Mini-Challenges for Students

  1. Hotspot Clusters: Cluster only by latitude and longitude. Where are the biggest clusters of accidents?
  2. Time-based Clusters: Cluster only by hour. What patterns do you see (rush-hour vs late night)?
  3. Feature Engineering Experiment: Add a new feature: is_weekend. Does clustering look different?
  4. Compare k=3 vs k=8: How does changing cluster size affect results?

Wrap-Up

  • Clustering is exploratory: There's no “accuracy” metric like classification, instead we look for insightful groupings.
  • Austin Traffic Example: Helps identify geographic + temporal hotspots, useful for urban planning or resource allocation.

DBSCAN with Austin Traffic Dataset

1. Import & Prepare Data

We'll reuse the dataset from the K-Means section.

import pandas as pd
import matplotlib.pyplot as plt

from sklearn.preprocessing import StandardScaler
from sklearn.cluster import DBSCAN

# Load dataset (replace with actual filename)
df = pd.read_csv("Austin_traffic_incidents.csv")

# Select location + time features
data = df[['latitude', 'longitude', 'published_date']].dropna()

# Convert date → hour of day
data['published_date'] = pd.to_datetime(data['published_date'])
data['hour'] = data['published_date'].dt.hour

# Features for clustering
X = data[['latitude', 'longitude', 'hour']]

# Scale features
scaler = StandardScaler()

X_scaled = scaler.fit_transform(X)

2. Run DBSCAN

# eps = neighborhood size, min_samples = points to form a dense cluster
dbscan = DBSCAN(eps=0.5, min_samples=10)
clusters = dbscan.fit_predict(X_scaled)

# Add results to dataframe
data['cluster'] = clusters

cluster = -1 means the point was labeled as noise/outlier.


3. Visualize Clusters

plt.figure(figsize=(10,6))
plt.scatter(data['longitude'], data['latitude'], c=data['cluster'], cmap='tab10', s=10)
plt.xlabel("Longitude")
plt.ylabel("Latitude")
plt.title("DBSCAN Clustering of Traffic Incidents in Austin")
plt.show()

This map will show dense hotspots as clusters, while scattered incidents are marked as noise (-1).

4. Compare K-Means vs DBSCAN

  • K-Means: Always forces k clusters, even if data doesn't naturally group.
  • DBSCAN: Finds clusters of arbitrary shapes, filters out noise.
  • Traffic Use Case:

  • K-Means: Good for broad “region-based” grouping.

  • DBSCAN: Good for detecting true hotspots of high density (e.g., one dangerous intersection).

5. Mini-Challenges for Students

  1. Parameter Tuning: Change eps (radius of neighborhood) and min_samples.
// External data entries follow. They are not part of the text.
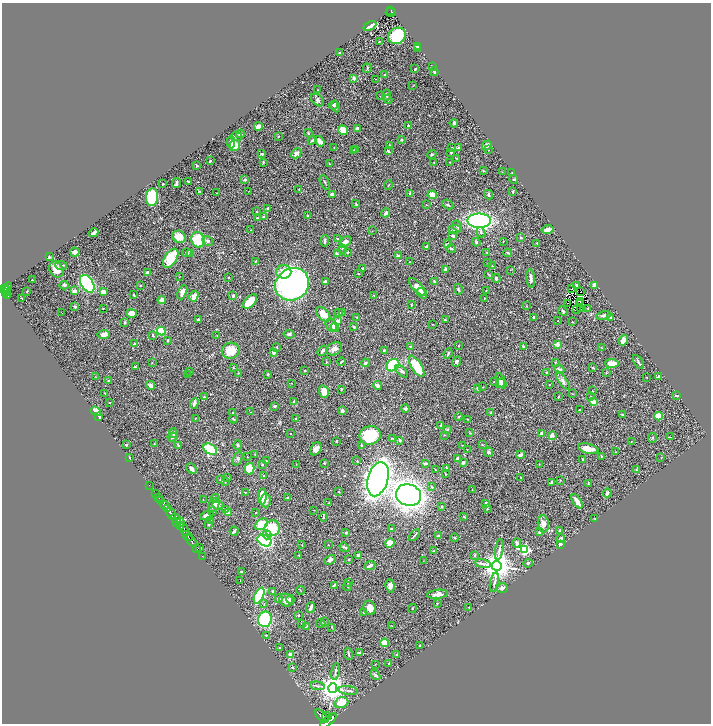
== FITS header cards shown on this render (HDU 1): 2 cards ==
NAXIS1  =                 1418
NAXIS2  =                 1443

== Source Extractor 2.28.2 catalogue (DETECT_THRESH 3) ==
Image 1418 x 1443 px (HDU 1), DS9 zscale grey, zoomed out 1/2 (1 PNG px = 2 x 2 image px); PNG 713 x 726 px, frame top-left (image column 2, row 1442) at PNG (2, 3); each listed source drawn as its Kron ellipse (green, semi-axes under 4 px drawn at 4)
Background 0.676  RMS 0.025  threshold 0.0763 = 3 sigma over >= 5 px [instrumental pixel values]
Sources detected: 519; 45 cannot appear on this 1/2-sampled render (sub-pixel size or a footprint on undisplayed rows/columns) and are neither listed nor drawn; the other 474 listed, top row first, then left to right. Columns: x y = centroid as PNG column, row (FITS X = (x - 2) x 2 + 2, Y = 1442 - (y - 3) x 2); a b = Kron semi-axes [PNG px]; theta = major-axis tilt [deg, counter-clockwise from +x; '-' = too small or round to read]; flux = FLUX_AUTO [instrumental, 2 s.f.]
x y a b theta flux
391 11 4 2 - 49
391 12 5 1 - 12
370 26 7 3 26 35
397 36 9 8 - 230
379 42 2 2 - 2.8
417 46 3 2 - 8.2
418 49 2 1 - 1.1
340 53 2 2 - 6.5
432 66 2 2 - 2.7
367 68 5 3 - 5.2
415 69 2 2 - 6.9
434 72 4 2 - 7.6
385 75 3 2 - 5.6
354 78 3 2 - 16
376 79 2 1 - 1.7
413 86 2 2 - 1.6
318 90 2 1 - 1.5
387 95 6 3 89 7.4
380 96 2 2 - 1.8
388 99 4 2 - 2.8
317 100 7 5 -42 13
334 105 5 3 - 7.1
336 107 6 3 -68 12
454 123 4 2 - 8.2
408 126 2 2 - 6.1
258 127 4 3 - 60
357 128 3 3 - 15
343 130 5 3 - 71
308 133 4 2 - 4.6
240 134 4 3 - 9.7
236 136 6 3 -8 5.6
278 136 2 2 - 3.7
401 139 3 2 - 5.1
312 140 5 2 - 6.5
320 141 6 4 -55 23
231 142 6 3 87 29
389 145 3 2 - 6.1
487 145 5 3 - 21
235 146 5 5 - 59
334 147 3 2 - 1.6
452 148 4 2 - 4.7
459 148 2 2 - 29
353 150 3 3 - 4.7
356 150 3 2 - 6.9
489 150 3 2 - 5
388 151 4 3 - 4.1
451 152 3 2 - 8.8
296 153 5 3 - 19
262 154 3 2 - 7.5
432 154 5 3 - 5.2
456 158 3 2 - 3.7
210 161 3 2 - 6.6
263 162 2 2 - 5.7
434 162 2 1 - 1.6
450 162 4 2 - 3.2
330 164 2 2 - 2.7
197 165 3 2 - 4.3
483 171 3 2 - 4.2
502 172 2 1 - 1.2
512 173 2 2 - 2.2
513 179 4 3 - 4.4
245 180 4 3 - 9.7
188 181 3 2 - 3.9
177 183 5 2 - 12
325 183 8 2 -62 6.2
163 184 2 2 - 3.5
388 185 5 2 - 4
299 189 2 2 - 2.7
199 191 3 2 - 2.8
249 191 2 2 - 1.6
513 192 3 2 - 4.2
217 193 2 1 - 1.6
410 193 4 3 - 8.1
333 194 3 3 - 17
488 194 5 3 - 6.6
432 195 4 3 - 69
152 197 9 6 84 330
356 204 3 3 - 4.8
448 204 6 3 -30 8
427 205 3 3 - 2.9
268 209 3 3 - 13
257 211 3 2 - 2.4
386 213 5 4 - 13
308 216 3 3 - 3
263 217 3 2 - 13
257 218 3 2 - 4.6
479 221 12 7 0 1300
457 226 6 3 -59 10
454 229 6 3 1 8.2
251 230 3 2 - 2.2
547 230 6 3 12 25
372 231 2 2 - 1.5
481 232 5 3 - 7.4
94 233 5 2 - 25
453 236 4 3 - 15
179 237 7 6 - 46
520 237 3 3 - 4.1
338 239 2 2 - 12
198 240 8 6 -75 140
208 241 5 4 - 10
325 241 6 2 86 11
503 241 3 2 - 1.4
345 242 7 5 47 19
476 242 4 3 - 5.2
447 243 2 2 - 2.2
537 243 2 2 - 4.1
426 247 3 2 - 8.9
451 248 4 2 - 7.7
343 249 4 3 - 5.1
75 252 4 4 - 19
348 252 2 2 - 4.1
487 252 3 2 - 2.4
187 253 4 3 - 8.6
190 253 3 3 - 4.2
508 253 4 2 - 5.3
337 254 4 2 - 11
399 256 4 2 - 26
49 257 3 3 - 4.9
171 258 11 6 57 120
255 261 3 2 - 3.6
409 262 2 2 - 2.3
488 263 2 2 - 2
61 266 6 3 -7 8.4
492 266 4 3 - 3.9
363 268 3 2 - 6.1
56 269 8 6 -58 43
445 269 3 3 - 12
510 270 2 1 - 1.5
147 272 3 3 - 14
284 272 8 7 - 61
358 273 2 2 - 2.2
488 274 3 2 - 2.4
180 276 2 1 - 1.8
228 278 2 2 - 3.2
496 278 4 3 - 8.8
531 278 9 4 -86 17
32 280 2 1 - 2.4
325 282 4 3 - 14
435 282 3 3 - 14
87 284 10 6 -58 1200
292 284 17 15 36 1400
64 285 4 3 - 9
140 285 2 2 - 4.2
576 285 3 2 - 16
594 285 3 2 - 21
8 287 5 3 - 260
417 287 11 4 -47 43
3 289 3 2 - 310
6 289 3 2 - 220
458 289 5 3 - 5.8
572 289 3 1 - 2.9
486 290 2 2 - 1.6
7 291 3 1 - 59
75 291 4 3 - 28
27 292 2 1 - 3.2
103 292 3 3 - 51
182 292 7 4 66 31
581 292 2 1 - 1.8
6 293 2 2 - 150
422 293 6 3 -52 34
134 294 3 3 - 3.4
7 295 3 2 - 89
233 295 4 3 - 9.2
373 295 3 2 - 1.9
194 296 5 3 - 67
22 298 2 1 - 100
484 298 3 2 - 2.2
162 300 4 3 - 25
250 301 8 5 48 130
580 302 2 1 - 2
567 303 2 1 - 0.98
580 304 3 1 - 1.2
411 305 2 2 - 3.2
527 306 2 2 - 2.3
75 307 2 2 - 9.2
103 308 2 1 - 2.3
588 308 3 2 - 2.8
577 309 2 1 - 1.4
580 309 2 1 - 2.8
563 311 5 3 - 7.6
62 313 2 1 - 1.3
132 313 5 4 - 36
339 313 3 3 - 8.5
342 313 4 1 - 1.9
323 314 9 5 -46 55
604 315 7 3 10 16
357 317 2 2 - 3.4
534 318 3 2 - 11
610 318 2 2 - 12
198 319 3 2 - 4.8
445 320 4 3 - 5.1
338 321 4 3 - 14
558 321 2 2 - 1.8
573 322 2 2 - 1.8
125 323 3 2 - 5
432 324 2 2 - 2.1
331 325 7 5 -62 14
354 327 3 2 - 7.9
335 328 4 4 - 33
161 331 4 4 - 120
289 334 5 3 - 8.3
104 335 6 4 8 36
153 335 4 2 - 3.6
217 335 2 2 - 2.7
167 340 4 3 - 4.9
623 340 5 3 - 25
135 344 3 3 - 11
557 345 2 2 - 65
410 346 2 2 - 8.8
459 346 2 2 - 1.6
277 347 3 2 - 2.8
523 347 3 2 - 6.5
602 347 2 2 - 1.4
334 349 8 6 25 20
384 350 3 3 - 5
231 351 9 8 - 95
322 351 6 3 54 15
274 353 2 2 - 18
448 354 5 2 - 7.1
326 362 2 2 - 3.1
341 362 4 2 - 4.6
456 362 5 3 - 9.7
555 362 3 3 - 3.5
638 362 8 2 -61 10
152 363 2 2 - 1.8
365 363 4 3 - 10
612 363 7 3 -3 67
393 365 7 5 41 260
417 366 12 5 -57 170
135 367 3 3 - 5.1
233 368 3 2 - 3.6
593 368 3 2 - 6.1
559 369 5 3 - 11
189 371 2 1 - 1.6
305 371 3 2 - 2.8
402 371 8 4 -45 14
547 372 3 3 - 8.3
238 373 4 2 - 3.2
606 373 3 3 - 3.3
268 374 2 2 - 6.4
188 375 2 1 - 2
659 376 4 2 - 10
95 377 3 2 - 2.1
646 377 2 2 - 1.7
109 381 3 3 - 6.6
494 381 3 2 - 3.4
501 381 8 4 -64 25
563 381 10 4 -56 15
292 383 2 1 - 1.3
500 383 5 3 - 11
150 385 4 3 - 15
377 385 5 3 - 14
549 385 2 2 - 2.4
483 387 3 2 - 2.4
341 389 2 2 - 4.7
478 389 3 3 - 13
593 391 2 2 - 2
324 392 6 4 -71 48
105 393 2 1 - 2.5
573 394 3 2 - 2.1
591 396 3 3 - 3.4
676 396 3 2 - 7.6
204 397 2 2 - 9.8
558 397 2 2 - 3.5
109 402 3 2 - 3.1
294 402 4 2 - 7.3
593 402 4 3 - 35
194 403 5 3 - 17
275 406 3 2 - 9.5
405 409 4 3 - 12
579 410 2 2 - 4.2
96 411 5 4 - 29
342 411 4 3 - 10
251 412 2 2 - 1.3
233 413 3 2 - 4
491 413 4 3 - 5.1
622 414 3 2 - 3.3
99 416 4 2 - 6.6
658 416 4 4 - 69
458 417 4 3 - 4
195 418 3 2 - 1.8
233 419 4 2 - 4.2
296 419 2 2 - 6
468 419 3 2 - 2.4
440 426 3 2 - 6.1
447 429 3 3 - 4.2
174 433 5 3 - 7.3
290 433 2 1 - 2
470 433 3 2 - 3.1
542 433 4 3 - 20
370 435 10 9 - 240
445 435 3 2 - 2.6
552 435 4 4 - 17
173 437 5 3 - 13
670 437 2 1 - 6.1
392 438 3 2 - 3.1
652 438 5 3 - 4.3
400 440 3 2 - 6.2
336 441 3 2 - 6.5
631 442 2 1 - 1.8
154 444 2 2 - 1.4
482 444 3 2 - 2.5
126 445 3 2 - 6.2
178 445 3 2 - 4.6
238 445 4 3 - 7.3
362 445 4 3 - 4.6
462 445 2 2 - 2.3
210 449 7 5 -29 250
316 449 7 5 56 32
467 449 2 1 - 1.3
588 449 10 5 -14 53
488 452 5 4 - 8.6
615 452 3 2 - 2.3
255 454 3 3 - 2.9
521 455 4 2 - 18
601 456 2 2 - 5.1
247 457 2 2 - 2.5
129 458 2 2 - 4.3
661 458 2 1 - 1.1
238 459 7 4 69 9.1
457 459 3 3 - 11
583 460 3 2 - 5.7
266 461 2 1 - 1.9
357 461 3 2 - 2.7
324 463 3 3 - 3.2
426 463 4 2 - 6.6
463 463 3 3 - 14
296 464 2 1 - 1.4
539 464 3 2 - 1.8
262 465 3 3 - 4.6
447 468 4 3 - 5.6
192 469 6 3 -46 16
249 469 6 5 - 110
637 469 3 2 - 2.6
435 470 3 2 - 3.5
445 474 2 1 - 2.5
263 476 3 2 - 2.6
521 477 3 2 - 2.1
228 478 2 2 - 2.9
220 479 3 2 - 2.9
378 479 18 10 73 3700
560 480 2 2 - 1.9
225 482 3 2 - 2.3
551 483 3 2 - 11
588 483 3 2 - 2.4
149 485 3 1 - 7.2
432 487 4 2 - 5.2
472 489 2 1 - 1.6
246 492 4 2 - 2.2
339 492 2 2 - 3.8
156 493 2 1 - 21
607 493 4 3 - 15
409 495 12 10 -19 3600
262 496 8 3 87 93
158 497 2 1 - 170
215 498 4 3 - 5.7
288 498 3 3 - 9.7
203 499 2 1 - 1.2
161 501 3 2 - 170
266 501 6 5 - 16
577 501 8 3 -56 44
329 502 2 2 - 3.1
486 503 3 3 - 9.8
164 505 5 2 - 1200
214 505 7 5 66 23
218 505 5 4 - 13
442 507 2 2 - 11
167 509 2 2 - 420
226 509 4 3 - 9.2
487 509 3 2 - 3.6
314 510 2 1 - 1.8
213 512 3 2 - 2.8
171 513 6 3 -57 2200
228 513 4 3 - 28
256 513 2 2 - 1.9
207 516 7 4 13 23
323 517 4 3 - 4.8
464 517 3 3 - 4.9
175 518 5 3 - 750
595 519 2 2 - 2.8
211 520 4 3 - 10
177 522 4 1 - 330
180 523 4 2 - 110
208 524 4 2 - 5
262 524 7 5 36 98
543 524 9 5 -84 29
180 526 3 2 - 640
272 528 8 7 - 140
184 529 7 4 -63 660
392 529 4 2 - 2.8
560 530 3 2 - 5.5
234 531 4 2 - 12
346 532 3 3 - 5
539 532 4 3 - 11
267 535 5 4 - 25
414 535 7 2 48 5.3
438 535 2 2 - 5.6
188 536 6 2 -48 1200
455 538 4 3 - 5.4
561 539 4 3 - 15
265 540 7 5 -29 640
192 541 6 3 -54 1100
390 543 5 4 - 47
517 543 4 4 - 9.8
560 544 4 3 - 13
302 545 2 1 - 1.3
328 545 2 1 - 2
344 547 5 3 - 7.1
200 548 3 2 - 4.5
197 549 2 1 - 23
525 549 4 3 - 500
433 550 2 1 - 1.5
499 550 10 3 80 13
299 555 2 2 - 4
358 555 3 3 - 11
474 555 3 3 - 5.9
202 556 2 1 - 14
349 559 2 2 - 3.6
330 560 6 3 27 19
424 561 2 1 - 1.2
528 563 5 3 - 5.8
483 564 8 4 -10 16
370 566 5 3 - 21
497 566 5 5 - 8300
242 572 2 2 - 6.1
240 580 2 2 - 2.2
494 582 10 3 78 10
348 583 3 2 - 3.1
334 585 4 3 - 6.5
347 586 4 2 - 3.5
390 586 7 4 -85 23
502 588 5 5 - 12
300 590 4 1 - 2.6
273 591 3 3 - 8.2
437 594 10 4 6 31
259 595 8 4 65 280
279 598 3 3 - 7.3
290 599 4 3 - 4.6
286 600 7 6 - 33
437 603 3 2 - 2.3
264 604 3 2 - 2.9
311 607 5 2 - 22
469 607 2 1 - 2.4
370 608 7 6 - 51
412 608 4 2 - 2.4
364 613 3 2 - 3.3
299 615 2 2 - 5.4
265 619 8 6 77 340
325 622 3 2 - 2.4
301 623 3 2 - 1.8
321 623 4 2 - 3.6
392 626 2 2 - 1.5
306 627 3 2 - 2.3
332 627 3 2 - 2.5
266 635 4 2 - 3.1
384 643 4 4 - 77
420 645 2 2 - 2.7
279 648 3 3 - 4.6
359 653 4 3 - 11
348 654 6 2 -80 5.4
290 655 3 3 - 27
397 655 3 3 - 7.2
389 663 3 2 - 2.3
375 664 3 1 - 1.3
292 667 4 3 - 5.6
335 671 8 3 79 8.4
375 675 6 2 -47 11
317 686 7 3 -6 9.7
333 688 4 4 - 6000
348 691 10 3 -6 9.5
341 703 7 5 19 78
322 716 8 4 -45 3500
327 716 4 2 - 900
328 720 10 4 41 3600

How do clusters change?

  2. Hint: Smaller eps → more noise, more small clusters.

  3. Larger eps → fewer, bigger clusters.

  4. Compare with K-Means: Cluster only on location (lat, lon). Which method gives more meaningful groups?

  5. Noise Analysis: Look at incidents labeled as -1. Are these rare events? Where do they happen?
  6. Feature Engineering: Add is_weekend or rush_hour as features and rerun DBSCAN. Does it detect weekend vs weekday hotspots?